Sri Lanka’s current economic crisis is thus a wake-up call for all nations in South Asia. Two countries in particular—Bangladesh and Pakistan—have similar trends of “familycratic” democracy while India is still grappling with the after-effects of “familycracy” politics.
Bangladesh, a country of 165 million people and fertile land with a long coast along the Bay of Bengal, has much potential to become a prosperous nation. However, a decades-long power struggle between two dynastic families—the Sheikhs and the Zias—has stymied Bangladesh in reaching the status of a middle-income country. Like the Rajapaksas in Sri Lanka, the Sheikh and Zia families have made Bangladesh’s two leading political parties, the Bangladesh Awani League and the Bangladesh Nationalist Party, their personal family property. These two families agree only that state power should remain in their hands, leading to their failure to ensure free and fair elections. This decades-long political impasse has resulted in the stagnation of development and the destruction of the meritocracy, in essence hindering Bangladesh’s nation-building process.

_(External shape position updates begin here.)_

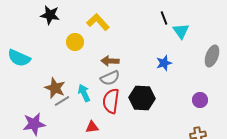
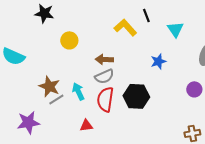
black line: (164, 18) -> (146, 15), moved
yellow L-shape: (98, 22) -> (125, 27), moved
purple circle: (200, 100) -> (194, 89), moved

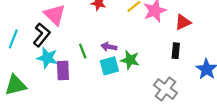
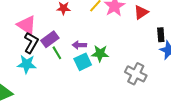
black L-shape: (42, 35) -> (31, 43), moved
black rectangle: (176, 51) -> (161, 35), moved
purple rectangle: (63, 70) -> (50, 39), moved, turned 66

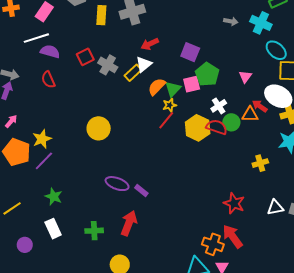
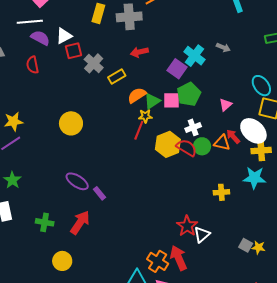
cyan cross: (261, 23) -> (194, 56), moved
white triangle: (144, 64) -> (64, 36), moved
red line: (166, 120) -> (139, 130), turned -30
white triangle: (275, 207) -> (202, 235), moved, turned -42

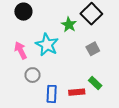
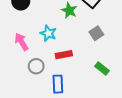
cyan star: (47, 45) -> (48, 33), size x0.7
red rectangle: (77, 92) -> (64, 55), moved

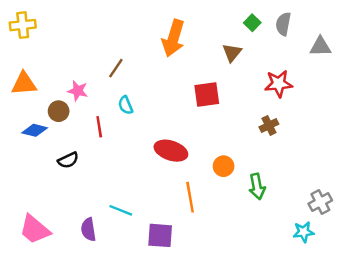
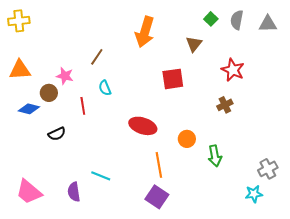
gray triangle: (320, 47) -> (268, 24), moved
red star: (279, 84) -> (233, 70), turned 30
purple square: (160, 235) -> (157, 197), moved, turned 30

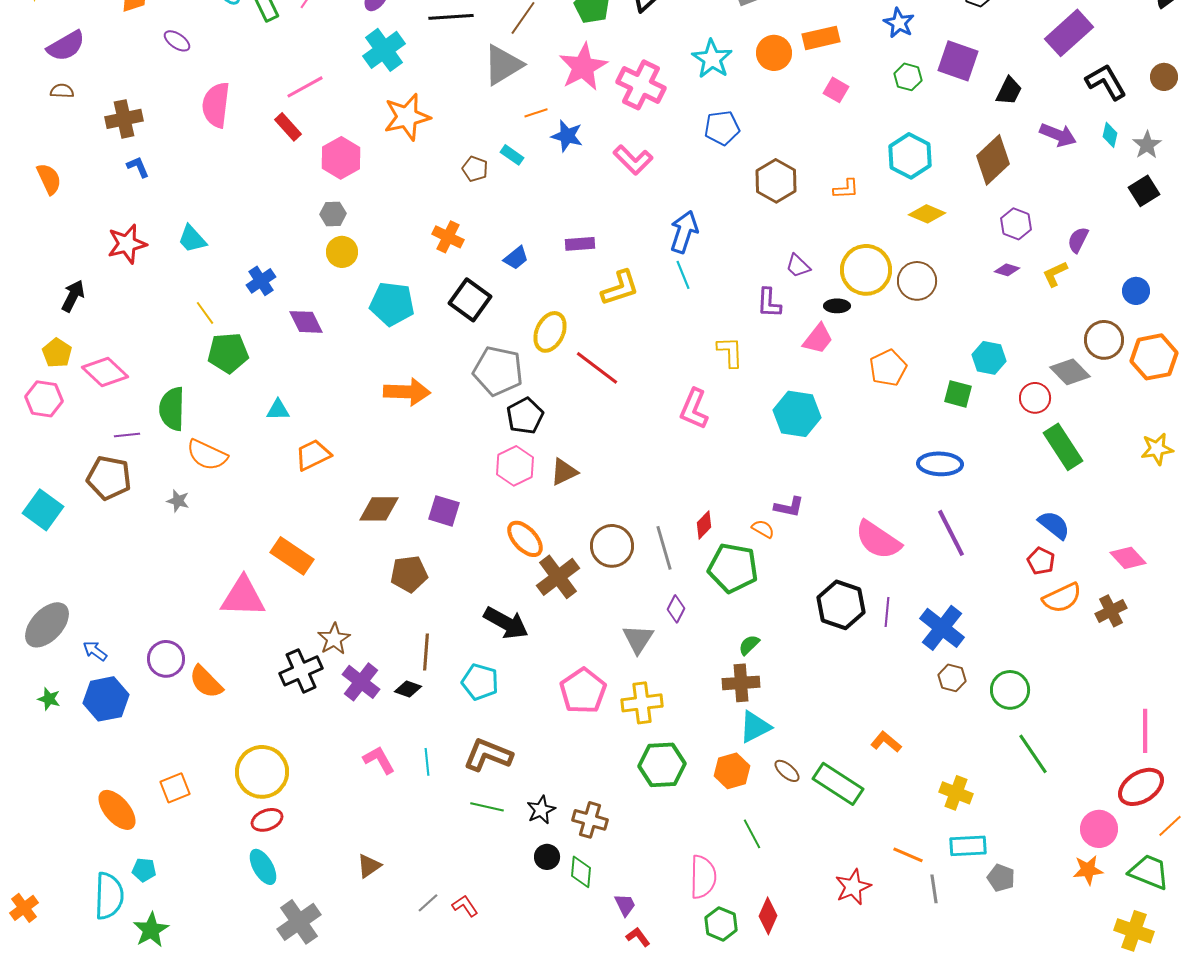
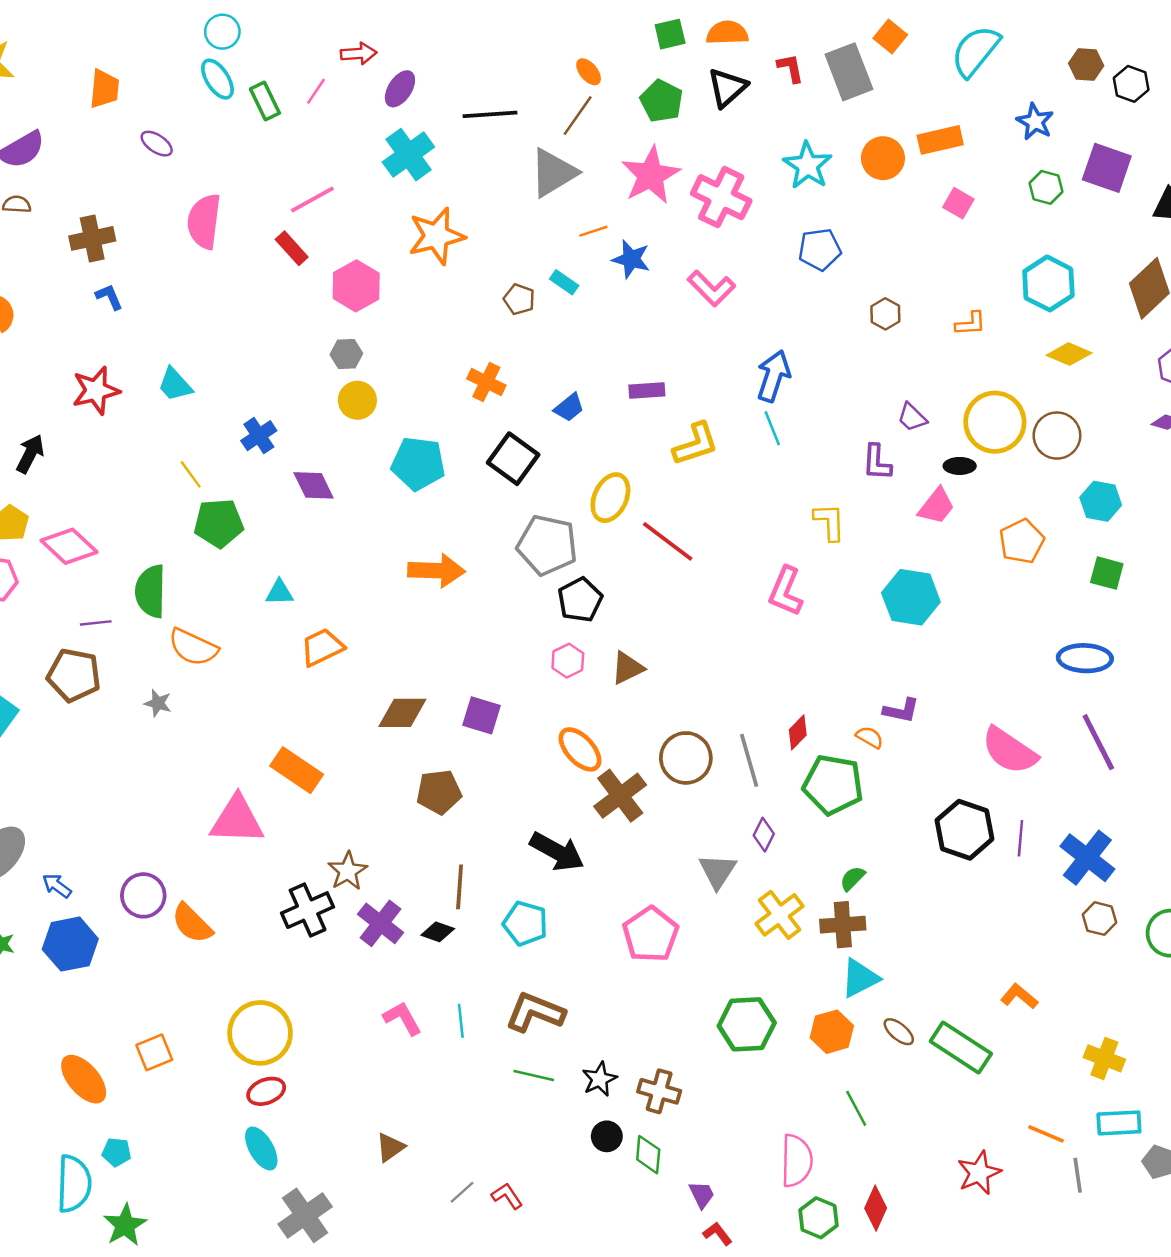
brown hexagon: (776, 181) -> (885, 314), size x0.6
cyan hexagon: (989, 358) -> (1101, 501), moved
pink hexagon: (515, 466) -> (568, 661), size x0.7
yellow cross: (642, 703) -> (780, 915), moved, turned -30

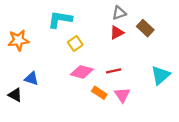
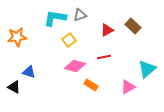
gray triangle: (119, 13) -> (80, 15), moved
red line: (114, 71) -> (104, 57), moved
pink triangle: (122, 95) -> (128, 87), moved, turned 35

The situation in Pakistan is even more dire. Pakistan has followed the same trend of family dynastic rule relying on excessive loans. Three families—the Bhuttos, the Sharifs, and the Zandaris—have together ruled throughout most of Pakistan’s history. Like the Rajapaksas, they forge ties with Pakistan’s armed forces rather than its citizens and seek external loans for use on visible, physical development rather than human capital or nation-building. In addition, the military’s control over civil politics has turned the country into rule by vested quarters, including political elites, dynastic families, and the military. Pakistan has already experienced a severe economic crisis, and the ousting of Imran Khan, the only prime minister of non-dynastic family origin, has opened the door for another family dynasty to take power.
India, on the other hand, has barely escaped the “familycracy” trap. Before the Bharatiya Janata Party’s (BJP) Prime Minister Narendra Modi took power, the leading Congress Party was under the decades-long control of the Nehru-Gandhi family. In fact, a crucial element of Modi’s popularity is that he rose to the highest office in the country without family connections. However, the Gandhi dynasty’s grip on the Congress Party continues to have effects—the heir apparent today is Jawaharlal Nehru’s unpopular great grandson Rahul Gandhi whose dominance in the party has obstructed the rise of a viable Indian opposition figure who could stand as an alternative to Modi’s brand of Hindu nationalism.
In sum, “familycracy” is a common pattern across South Asia, and the Sri Lankan people are paying its high price. Now is the moment for other South Asian nations to learn from the Sri Lankan crisis and reverse their course or face a similar catastrophe.